I recall asking a man in chronic pain to tell me how he would know when his pain had gone down from a 7 to a 6. What difference would he notice?
He described the exact difference to me in great detail and actually found himself “slipping down to a 5!” as he was speaking.
If someone tells me that on Tuesday they felt they were at 4 on a depression scale (where 10 was the happiest they could be), I might ask something like:
Think really carefully now. What prevented you from being a 3?
Or if someone tells me their motivation to quit smoking is at 8 when 10 indicates that they are fully motivated and committed to stop, I might ask something like:
And what would you need to be different so you’re able to get up to that 10?
Careful targeting of such questions helps us find out what they’re already doing that helps them cope better or what they need to do differently. We can then encourage those behaviours. Similarly, we can ask what will it be like when they are at a 5 and so forth.
3) Don’t just ask questions about numbers
We can also keep in mind that scaling doesn’t have to be limited to numbers. For some people, a more visual approach might work better.

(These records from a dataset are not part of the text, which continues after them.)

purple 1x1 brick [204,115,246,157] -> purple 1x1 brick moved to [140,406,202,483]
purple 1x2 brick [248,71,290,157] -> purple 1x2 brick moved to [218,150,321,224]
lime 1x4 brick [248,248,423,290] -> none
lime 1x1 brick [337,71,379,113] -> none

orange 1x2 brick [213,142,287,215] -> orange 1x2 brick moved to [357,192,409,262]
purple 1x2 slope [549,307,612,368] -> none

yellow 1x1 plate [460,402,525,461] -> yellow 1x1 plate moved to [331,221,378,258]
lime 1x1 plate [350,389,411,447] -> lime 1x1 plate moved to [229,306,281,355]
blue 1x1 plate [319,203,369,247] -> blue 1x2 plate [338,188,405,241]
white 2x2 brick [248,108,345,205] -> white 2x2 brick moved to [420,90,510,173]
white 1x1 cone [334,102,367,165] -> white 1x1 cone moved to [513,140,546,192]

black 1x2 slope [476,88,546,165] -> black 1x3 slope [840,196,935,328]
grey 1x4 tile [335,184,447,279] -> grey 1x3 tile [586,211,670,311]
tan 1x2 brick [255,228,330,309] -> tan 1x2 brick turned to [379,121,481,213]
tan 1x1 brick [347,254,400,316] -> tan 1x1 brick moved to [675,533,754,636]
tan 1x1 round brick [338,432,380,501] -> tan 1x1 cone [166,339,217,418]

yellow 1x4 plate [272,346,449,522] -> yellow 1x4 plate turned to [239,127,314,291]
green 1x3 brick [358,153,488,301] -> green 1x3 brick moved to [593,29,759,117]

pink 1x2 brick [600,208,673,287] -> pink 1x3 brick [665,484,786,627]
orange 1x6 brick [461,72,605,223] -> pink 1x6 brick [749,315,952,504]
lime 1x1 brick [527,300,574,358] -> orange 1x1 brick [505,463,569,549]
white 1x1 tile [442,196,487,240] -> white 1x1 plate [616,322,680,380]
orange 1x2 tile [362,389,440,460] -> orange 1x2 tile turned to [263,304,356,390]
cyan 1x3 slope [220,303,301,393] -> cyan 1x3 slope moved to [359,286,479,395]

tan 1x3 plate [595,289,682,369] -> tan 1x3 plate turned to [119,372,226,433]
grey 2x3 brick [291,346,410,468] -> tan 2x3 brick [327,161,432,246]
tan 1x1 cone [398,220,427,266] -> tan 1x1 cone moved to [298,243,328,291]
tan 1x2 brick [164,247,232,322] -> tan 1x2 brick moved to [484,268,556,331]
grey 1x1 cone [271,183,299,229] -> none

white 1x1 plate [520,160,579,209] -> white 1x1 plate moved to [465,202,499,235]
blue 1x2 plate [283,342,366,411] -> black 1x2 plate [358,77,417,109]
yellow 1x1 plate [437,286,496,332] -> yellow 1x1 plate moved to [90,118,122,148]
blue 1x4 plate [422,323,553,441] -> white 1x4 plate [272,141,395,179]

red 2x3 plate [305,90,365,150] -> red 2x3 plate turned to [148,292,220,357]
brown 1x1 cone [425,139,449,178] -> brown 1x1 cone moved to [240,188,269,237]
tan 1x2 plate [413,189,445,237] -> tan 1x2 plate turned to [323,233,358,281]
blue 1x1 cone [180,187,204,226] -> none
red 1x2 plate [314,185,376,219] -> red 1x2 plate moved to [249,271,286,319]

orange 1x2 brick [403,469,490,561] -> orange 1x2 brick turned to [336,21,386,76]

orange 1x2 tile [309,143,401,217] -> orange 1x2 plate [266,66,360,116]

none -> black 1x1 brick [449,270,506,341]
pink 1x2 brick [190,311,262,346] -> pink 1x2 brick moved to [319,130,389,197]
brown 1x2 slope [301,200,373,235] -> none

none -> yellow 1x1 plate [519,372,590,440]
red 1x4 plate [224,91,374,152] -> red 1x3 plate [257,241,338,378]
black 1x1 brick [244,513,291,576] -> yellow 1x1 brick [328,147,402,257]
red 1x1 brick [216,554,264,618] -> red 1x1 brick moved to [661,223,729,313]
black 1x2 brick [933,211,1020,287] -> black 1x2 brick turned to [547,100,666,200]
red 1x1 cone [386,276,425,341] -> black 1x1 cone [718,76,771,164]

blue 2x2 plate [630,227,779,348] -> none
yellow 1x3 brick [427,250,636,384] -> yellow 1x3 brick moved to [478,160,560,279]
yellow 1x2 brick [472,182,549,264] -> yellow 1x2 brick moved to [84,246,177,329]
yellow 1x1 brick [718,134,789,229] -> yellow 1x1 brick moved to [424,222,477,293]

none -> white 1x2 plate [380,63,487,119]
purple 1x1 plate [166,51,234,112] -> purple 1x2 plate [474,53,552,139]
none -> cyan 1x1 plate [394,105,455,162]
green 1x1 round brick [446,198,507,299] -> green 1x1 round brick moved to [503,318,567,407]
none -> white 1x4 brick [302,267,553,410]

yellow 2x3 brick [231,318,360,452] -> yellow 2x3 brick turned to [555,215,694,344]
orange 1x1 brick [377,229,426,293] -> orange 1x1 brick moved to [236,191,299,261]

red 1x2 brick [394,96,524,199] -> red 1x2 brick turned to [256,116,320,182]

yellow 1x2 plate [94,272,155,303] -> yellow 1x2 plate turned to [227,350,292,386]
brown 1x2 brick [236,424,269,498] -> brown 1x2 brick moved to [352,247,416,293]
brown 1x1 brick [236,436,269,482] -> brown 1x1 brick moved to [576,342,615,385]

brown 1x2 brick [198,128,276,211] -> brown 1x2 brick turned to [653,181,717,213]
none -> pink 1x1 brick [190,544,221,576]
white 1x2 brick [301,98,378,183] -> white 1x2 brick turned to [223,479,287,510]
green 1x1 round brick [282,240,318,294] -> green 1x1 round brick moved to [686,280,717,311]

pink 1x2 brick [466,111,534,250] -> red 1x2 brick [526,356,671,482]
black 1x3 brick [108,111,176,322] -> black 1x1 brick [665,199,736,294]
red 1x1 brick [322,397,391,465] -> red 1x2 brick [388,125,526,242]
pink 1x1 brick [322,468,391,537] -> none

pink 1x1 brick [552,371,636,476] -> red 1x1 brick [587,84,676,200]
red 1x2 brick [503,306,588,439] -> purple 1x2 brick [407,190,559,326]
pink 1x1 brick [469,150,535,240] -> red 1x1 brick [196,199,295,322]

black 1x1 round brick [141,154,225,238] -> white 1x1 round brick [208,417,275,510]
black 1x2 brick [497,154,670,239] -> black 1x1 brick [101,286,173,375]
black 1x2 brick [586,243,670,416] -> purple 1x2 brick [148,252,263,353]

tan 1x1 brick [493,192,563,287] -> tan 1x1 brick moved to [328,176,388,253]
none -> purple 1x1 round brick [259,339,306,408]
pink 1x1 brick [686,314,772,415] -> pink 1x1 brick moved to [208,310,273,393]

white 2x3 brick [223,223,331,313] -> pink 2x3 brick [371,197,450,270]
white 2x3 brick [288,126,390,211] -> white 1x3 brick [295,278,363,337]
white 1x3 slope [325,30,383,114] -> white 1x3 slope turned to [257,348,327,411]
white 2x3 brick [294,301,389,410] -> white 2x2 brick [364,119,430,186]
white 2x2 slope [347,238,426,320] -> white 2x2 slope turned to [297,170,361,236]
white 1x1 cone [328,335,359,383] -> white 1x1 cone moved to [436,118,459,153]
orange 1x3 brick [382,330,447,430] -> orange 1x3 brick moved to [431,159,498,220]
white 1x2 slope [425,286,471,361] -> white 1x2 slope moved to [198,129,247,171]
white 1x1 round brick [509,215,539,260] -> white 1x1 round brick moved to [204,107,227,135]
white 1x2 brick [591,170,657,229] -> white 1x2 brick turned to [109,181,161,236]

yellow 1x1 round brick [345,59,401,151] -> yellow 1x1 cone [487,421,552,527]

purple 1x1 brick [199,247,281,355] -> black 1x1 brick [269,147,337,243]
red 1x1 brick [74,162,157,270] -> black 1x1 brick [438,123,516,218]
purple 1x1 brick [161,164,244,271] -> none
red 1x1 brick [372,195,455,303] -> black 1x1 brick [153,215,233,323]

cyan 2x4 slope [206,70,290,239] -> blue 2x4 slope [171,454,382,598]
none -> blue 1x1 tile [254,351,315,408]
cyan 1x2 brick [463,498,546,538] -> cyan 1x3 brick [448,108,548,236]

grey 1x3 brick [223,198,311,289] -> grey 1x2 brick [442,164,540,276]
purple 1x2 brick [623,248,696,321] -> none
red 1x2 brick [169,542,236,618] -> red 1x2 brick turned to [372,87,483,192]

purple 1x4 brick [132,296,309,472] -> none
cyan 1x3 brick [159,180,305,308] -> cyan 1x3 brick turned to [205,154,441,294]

You could write out numbers on a piece of paper to create a visual scale, but you can also leave numbers behind altogether.
For instance, I keep a large picture of a staircase that I can use at a moment’s notice. I might show my client the picture and say:
If the bottom of the staircase is ‘no motivation whatsoever’ and the top of the stairs is ‘unstoppable motivation’, can you point to the step you’re on right now?
Or if I don’t have pictures to hand, I might use hypnosis to get the person to visualize a path or staircase and simply tell me where they are on it. I can then encourage them to hypnotically explore the progressively positive steps forward.
I hope this helps you to see that scaling can be a simple yet formidable tool in therapy for giving your clients a new perspective on their difficulties. With this tool in hand, clients often feel a new sense of control and empowered to make changes they may never have believed possible.